Au nom de Dieu, le prophète dit au roi : « Dans la prière, demande, pour toi, un signe venant de Yhwh ton Dieu ». C’est ainsi qu’Isaïe veut réveiller dans le roi la confiance en « Yhwh ton Dieu ». Mais le roi refuse de prier Dieu. Il se cache derrière une religiosité apparente. Il ne veut pas prier Dieu, dit-il, parce que la prière n’est pas un acte de confiance en Dieu mais une provocation. En plus, dans sa réponse, le roi ne reconnaît pas Yhwh comme « son Dieu ».

Quant au prophète, dans sa réaction, il avoue : « Vous fatiguiez mon Dieu ». Dieu n’est plus, désormais, le Dieu du roi et du peuple : malheureusement Dieu est seulement « mon Dieu » (v. 13), le Dieu du prophète.

Et pourtant, à Akhaz qui refuse Dieu, le prophète annonce quand même la naissance d’un fils. Lorsque ce fils sera adulte, capable de « rejeter le mal et choisir le bien » (v. 16), la coalition des Israélites du Royaume du nord et des Syriens sera écrasée.

Cette annonce apportée par le prophète, en mentionnant « un fils », fait référence à Ezéchias, le fils du roi Akhaz. Il succédera à son père. Fils d’un roi infidèle, il sera – vraie surprise – juste et fidèle à Dieu. Son nom, « Emmanuel », qui signifie « Dieu-avec-nous », donnera au peuple un signe d’espoir. On reconnaîtra en lui les traits du messie, d’un envoyé oint de Dieu.
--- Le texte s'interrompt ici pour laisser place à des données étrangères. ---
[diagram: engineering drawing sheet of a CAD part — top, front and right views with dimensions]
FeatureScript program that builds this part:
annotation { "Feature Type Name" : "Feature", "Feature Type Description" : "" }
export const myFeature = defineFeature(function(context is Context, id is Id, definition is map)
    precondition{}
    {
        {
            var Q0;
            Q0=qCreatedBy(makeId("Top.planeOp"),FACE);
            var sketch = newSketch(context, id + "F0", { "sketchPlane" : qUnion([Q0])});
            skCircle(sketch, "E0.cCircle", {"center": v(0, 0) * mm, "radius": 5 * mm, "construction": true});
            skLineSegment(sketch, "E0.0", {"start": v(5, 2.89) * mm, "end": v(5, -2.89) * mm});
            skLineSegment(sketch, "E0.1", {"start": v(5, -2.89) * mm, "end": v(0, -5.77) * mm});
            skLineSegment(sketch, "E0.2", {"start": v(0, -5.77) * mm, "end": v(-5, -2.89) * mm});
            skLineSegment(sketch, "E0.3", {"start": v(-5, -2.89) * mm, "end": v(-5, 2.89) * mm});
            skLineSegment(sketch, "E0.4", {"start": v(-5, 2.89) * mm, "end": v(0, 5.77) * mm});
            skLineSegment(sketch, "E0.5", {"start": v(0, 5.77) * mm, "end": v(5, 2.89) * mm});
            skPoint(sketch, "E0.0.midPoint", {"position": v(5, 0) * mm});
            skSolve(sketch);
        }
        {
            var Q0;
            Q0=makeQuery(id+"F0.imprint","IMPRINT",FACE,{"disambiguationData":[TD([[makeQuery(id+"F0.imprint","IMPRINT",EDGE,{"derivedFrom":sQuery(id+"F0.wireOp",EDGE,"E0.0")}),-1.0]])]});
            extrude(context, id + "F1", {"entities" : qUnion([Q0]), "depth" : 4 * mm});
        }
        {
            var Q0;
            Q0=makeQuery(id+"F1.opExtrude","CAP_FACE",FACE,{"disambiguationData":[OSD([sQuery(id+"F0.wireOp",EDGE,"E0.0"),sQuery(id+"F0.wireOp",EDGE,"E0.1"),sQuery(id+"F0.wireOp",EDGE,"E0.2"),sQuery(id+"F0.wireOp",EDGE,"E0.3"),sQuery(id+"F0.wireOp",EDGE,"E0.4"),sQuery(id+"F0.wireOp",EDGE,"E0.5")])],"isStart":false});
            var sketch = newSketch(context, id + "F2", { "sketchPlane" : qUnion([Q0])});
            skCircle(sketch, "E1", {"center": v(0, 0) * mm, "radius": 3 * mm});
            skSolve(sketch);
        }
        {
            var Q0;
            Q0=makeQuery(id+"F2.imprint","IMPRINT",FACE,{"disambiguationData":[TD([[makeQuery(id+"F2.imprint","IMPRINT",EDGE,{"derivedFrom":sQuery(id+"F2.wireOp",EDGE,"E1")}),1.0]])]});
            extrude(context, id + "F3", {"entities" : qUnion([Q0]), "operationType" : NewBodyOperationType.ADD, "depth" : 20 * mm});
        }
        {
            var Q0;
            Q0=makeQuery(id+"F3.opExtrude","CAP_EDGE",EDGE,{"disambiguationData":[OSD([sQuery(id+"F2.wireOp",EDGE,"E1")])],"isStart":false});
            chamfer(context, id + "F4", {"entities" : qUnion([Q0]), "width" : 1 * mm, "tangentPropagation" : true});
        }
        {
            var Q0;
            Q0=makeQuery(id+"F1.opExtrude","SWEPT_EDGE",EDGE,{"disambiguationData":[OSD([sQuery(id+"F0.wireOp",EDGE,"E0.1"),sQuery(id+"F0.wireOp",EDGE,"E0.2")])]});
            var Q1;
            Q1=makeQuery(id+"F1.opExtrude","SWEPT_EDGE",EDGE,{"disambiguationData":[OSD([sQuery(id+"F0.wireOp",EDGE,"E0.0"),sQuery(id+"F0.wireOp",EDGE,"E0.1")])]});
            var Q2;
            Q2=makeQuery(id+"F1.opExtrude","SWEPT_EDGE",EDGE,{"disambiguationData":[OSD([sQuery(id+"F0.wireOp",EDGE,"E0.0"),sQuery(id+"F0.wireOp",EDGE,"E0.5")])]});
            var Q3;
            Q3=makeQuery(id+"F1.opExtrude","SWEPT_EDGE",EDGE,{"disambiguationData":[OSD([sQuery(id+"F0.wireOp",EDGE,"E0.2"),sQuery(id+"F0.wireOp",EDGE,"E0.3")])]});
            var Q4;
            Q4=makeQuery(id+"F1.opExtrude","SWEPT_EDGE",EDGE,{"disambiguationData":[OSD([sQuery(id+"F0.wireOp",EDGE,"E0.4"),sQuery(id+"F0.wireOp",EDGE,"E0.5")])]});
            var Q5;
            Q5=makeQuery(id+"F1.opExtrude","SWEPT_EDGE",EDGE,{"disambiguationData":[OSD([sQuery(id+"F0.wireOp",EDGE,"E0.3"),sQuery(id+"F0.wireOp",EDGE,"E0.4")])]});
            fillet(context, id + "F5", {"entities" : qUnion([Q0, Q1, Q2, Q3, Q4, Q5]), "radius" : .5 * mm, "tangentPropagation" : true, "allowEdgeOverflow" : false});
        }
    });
Et, lorsque un demi-millénaire plus tard, on traduira en grec la page d’Isaïe, cette surprise

 

sera portée au comble. Au lieu de dire « Voici que la jeune femme est enceinte et mettra au monde un fils » (v. 14), les grecs vont traduire : « Voici la vierge sera enceinte et mettra au monde un fils, et tu l’appelleras Emmanuel ».

 

Du livre du prophète Isaïe (7,10-16)

10 Et continua, Yhwh, à parler à Akhaz en disant : 11 « Dans la prière, demande, pour toi, un signe venant de Yhwh ton Dieu, un signe soit dans les profondeurs du séjour des morts, soit dans les lieux les plus élevés ».
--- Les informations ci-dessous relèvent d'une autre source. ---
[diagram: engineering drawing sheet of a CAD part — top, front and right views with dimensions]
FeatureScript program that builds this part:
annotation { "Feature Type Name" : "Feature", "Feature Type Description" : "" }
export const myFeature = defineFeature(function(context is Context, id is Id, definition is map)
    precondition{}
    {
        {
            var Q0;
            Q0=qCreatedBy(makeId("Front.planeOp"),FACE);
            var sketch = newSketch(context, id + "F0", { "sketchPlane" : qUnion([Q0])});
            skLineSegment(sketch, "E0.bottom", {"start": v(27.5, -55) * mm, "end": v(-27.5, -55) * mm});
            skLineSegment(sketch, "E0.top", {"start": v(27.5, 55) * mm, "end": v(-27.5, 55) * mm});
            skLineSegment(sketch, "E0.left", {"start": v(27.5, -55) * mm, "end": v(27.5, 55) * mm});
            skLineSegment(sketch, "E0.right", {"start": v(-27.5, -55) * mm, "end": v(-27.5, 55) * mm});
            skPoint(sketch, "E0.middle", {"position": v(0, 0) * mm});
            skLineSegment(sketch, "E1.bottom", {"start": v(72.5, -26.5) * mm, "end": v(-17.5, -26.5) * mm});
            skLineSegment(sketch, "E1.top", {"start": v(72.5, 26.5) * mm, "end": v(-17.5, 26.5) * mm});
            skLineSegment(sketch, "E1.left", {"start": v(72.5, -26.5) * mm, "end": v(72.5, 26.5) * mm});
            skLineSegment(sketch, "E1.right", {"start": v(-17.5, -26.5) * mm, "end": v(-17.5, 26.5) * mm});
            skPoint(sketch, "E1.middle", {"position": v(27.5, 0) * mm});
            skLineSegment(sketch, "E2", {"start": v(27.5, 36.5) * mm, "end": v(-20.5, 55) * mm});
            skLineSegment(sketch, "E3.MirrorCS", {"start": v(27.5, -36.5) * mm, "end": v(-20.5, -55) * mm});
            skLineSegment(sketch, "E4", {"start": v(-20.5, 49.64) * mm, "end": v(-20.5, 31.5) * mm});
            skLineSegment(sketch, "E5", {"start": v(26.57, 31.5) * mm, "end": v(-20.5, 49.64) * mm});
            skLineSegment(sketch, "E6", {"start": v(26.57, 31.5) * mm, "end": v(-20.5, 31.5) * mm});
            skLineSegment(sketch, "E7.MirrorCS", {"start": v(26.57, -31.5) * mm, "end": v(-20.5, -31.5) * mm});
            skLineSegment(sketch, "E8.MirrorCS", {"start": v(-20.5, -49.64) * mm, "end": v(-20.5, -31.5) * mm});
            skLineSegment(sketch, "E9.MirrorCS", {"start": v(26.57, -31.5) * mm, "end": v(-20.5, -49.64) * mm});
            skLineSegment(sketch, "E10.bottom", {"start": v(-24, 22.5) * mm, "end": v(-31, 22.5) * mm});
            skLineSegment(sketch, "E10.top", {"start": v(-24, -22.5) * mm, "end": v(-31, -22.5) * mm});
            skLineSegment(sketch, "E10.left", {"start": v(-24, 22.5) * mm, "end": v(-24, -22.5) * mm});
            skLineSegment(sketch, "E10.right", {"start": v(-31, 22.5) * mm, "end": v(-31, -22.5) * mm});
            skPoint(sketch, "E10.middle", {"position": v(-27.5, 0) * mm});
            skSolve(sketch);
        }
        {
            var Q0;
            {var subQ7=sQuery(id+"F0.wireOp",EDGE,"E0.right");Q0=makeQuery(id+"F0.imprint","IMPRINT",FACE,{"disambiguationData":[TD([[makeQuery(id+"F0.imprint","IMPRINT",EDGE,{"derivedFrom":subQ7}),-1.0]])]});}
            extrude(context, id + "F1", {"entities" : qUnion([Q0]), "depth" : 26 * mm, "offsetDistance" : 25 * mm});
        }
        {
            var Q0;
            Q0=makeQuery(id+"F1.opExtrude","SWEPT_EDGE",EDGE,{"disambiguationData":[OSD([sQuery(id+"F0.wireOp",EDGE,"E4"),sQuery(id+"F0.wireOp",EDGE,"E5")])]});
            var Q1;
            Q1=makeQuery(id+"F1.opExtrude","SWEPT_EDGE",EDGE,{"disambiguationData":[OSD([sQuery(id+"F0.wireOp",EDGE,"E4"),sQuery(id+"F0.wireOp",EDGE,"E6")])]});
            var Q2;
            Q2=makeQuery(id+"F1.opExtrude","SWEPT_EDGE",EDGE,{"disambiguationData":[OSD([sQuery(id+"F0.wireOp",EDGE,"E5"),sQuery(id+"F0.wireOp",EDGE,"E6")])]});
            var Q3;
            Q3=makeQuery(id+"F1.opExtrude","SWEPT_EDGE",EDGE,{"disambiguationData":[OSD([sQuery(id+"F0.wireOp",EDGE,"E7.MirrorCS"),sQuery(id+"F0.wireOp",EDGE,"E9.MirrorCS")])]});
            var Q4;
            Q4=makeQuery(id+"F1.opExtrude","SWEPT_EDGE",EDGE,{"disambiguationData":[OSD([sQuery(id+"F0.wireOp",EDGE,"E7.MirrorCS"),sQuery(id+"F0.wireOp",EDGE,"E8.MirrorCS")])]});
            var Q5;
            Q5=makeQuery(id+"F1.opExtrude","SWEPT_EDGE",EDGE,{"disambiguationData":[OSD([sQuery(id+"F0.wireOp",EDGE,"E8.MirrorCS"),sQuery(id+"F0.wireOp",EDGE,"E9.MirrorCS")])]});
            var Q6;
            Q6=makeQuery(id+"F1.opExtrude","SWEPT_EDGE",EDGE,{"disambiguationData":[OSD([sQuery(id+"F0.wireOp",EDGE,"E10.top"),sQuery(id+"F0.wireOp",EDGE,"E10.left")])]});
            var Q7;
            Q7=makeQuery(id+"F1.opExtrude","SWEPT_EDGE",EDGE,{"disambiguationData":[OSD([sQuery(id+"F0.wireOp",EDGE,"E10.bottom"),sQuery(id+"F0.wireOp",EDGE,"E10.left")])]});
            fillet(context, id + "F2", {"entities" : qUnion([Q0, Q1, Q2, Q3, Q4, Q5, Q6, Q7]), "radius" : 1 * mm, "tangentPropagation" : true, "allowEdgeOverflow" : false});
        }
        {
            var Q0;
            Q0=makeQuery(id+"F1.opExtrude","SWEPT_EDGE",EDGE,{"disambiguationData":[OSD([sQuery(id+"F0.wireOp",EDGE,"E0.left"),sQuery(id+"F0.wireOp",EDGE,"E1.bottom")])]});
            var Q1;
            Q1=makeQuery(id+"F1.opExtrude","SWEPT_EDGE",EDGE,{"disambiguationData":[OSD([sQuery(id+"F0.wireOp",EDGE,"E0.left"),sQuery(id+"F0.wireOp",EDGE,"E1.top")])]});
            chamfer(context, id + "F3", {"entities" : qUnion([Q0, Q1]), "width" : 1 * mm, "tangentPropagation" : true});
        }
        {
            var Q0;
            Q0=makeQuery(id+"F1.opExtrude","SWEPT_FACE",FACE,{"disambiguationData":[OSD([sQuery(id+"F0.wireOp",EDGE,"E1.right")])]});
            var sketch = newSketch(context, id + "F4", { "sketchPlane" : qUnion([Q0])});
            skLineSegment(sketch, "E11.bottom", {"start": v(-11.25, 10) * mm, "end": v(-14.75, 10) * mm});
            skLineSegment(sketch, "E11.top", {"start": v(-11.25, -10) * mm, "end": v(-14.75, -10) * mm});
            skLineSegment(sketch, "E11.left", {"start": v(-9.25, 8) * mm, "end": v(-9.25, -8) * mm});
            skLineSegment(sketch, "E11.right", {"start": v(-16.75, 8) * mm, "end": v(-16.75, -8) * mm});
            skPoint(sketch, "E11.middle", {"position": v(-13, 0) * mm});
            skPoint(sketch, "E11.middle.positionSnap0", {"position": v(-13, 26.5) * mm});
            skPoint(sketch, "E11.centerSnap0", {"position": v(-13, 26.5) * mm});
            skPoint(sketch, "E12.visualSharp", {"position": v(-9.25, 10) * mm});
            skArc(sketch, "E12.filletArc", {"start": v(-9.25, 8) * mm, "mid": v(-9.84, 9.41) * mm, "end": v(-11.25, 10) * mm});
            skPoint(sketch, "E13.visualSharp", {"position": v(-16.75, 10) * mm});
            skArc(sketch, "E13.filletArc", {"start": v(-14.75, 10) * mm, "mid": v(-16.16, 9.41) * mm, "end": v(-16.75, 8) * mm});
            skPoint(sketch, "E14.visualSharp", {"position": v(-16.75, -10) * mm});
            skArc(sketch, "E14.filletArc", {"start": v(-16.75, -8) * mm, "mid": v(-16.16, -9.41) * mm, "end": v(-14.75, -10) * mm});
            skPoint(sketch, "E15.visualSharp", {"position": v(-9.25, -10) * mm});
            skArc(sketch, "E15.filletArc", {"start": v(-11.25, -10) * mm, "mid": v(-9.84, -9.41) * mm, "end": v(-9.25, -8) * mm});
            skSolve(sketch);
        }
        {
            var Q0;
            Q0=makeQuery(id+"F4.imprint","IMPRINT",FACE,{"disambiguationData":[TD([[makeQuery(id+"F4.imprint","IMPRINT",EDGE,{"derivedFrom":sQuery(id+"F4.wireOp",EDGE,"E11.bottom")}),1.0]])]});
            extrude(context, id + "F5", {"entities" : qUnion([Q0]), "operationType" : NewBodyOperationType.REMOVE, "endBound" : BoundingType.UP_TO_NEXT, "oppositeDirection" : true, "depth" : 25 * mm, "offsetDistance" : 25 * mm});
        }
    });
12 Et dit Akhaz : « Je ne demanderai rien dans la prière, et je ne mettrai pas Yhwh à l’épreuve ». 13 Alors Isaïe dit : « Ecoutez donc, maison de David ! Est-ce trop peu pour vous de fatiguer les hommes ? Vous fatiguiez aussi mon Dieu !

14 C’est pourquoi le Seigneur lui-même vous donnera un signe: Voici que la jeune femme est enceinte et elle mettra au monde un fils, et elle lui donnera le nom d’Emmanuel, c’est-à-dire: Dieu-avec-nous. 15 Il se nourrira de lait fermenté et de miel jusqu’au moment où il saura rejeter le mal et choisir le bien. 16 Avant même que l’enfant sache rejeter le mal et choisir le bien, le territoire dont les deux rois te font si peur sera abandonné par ses habitants ».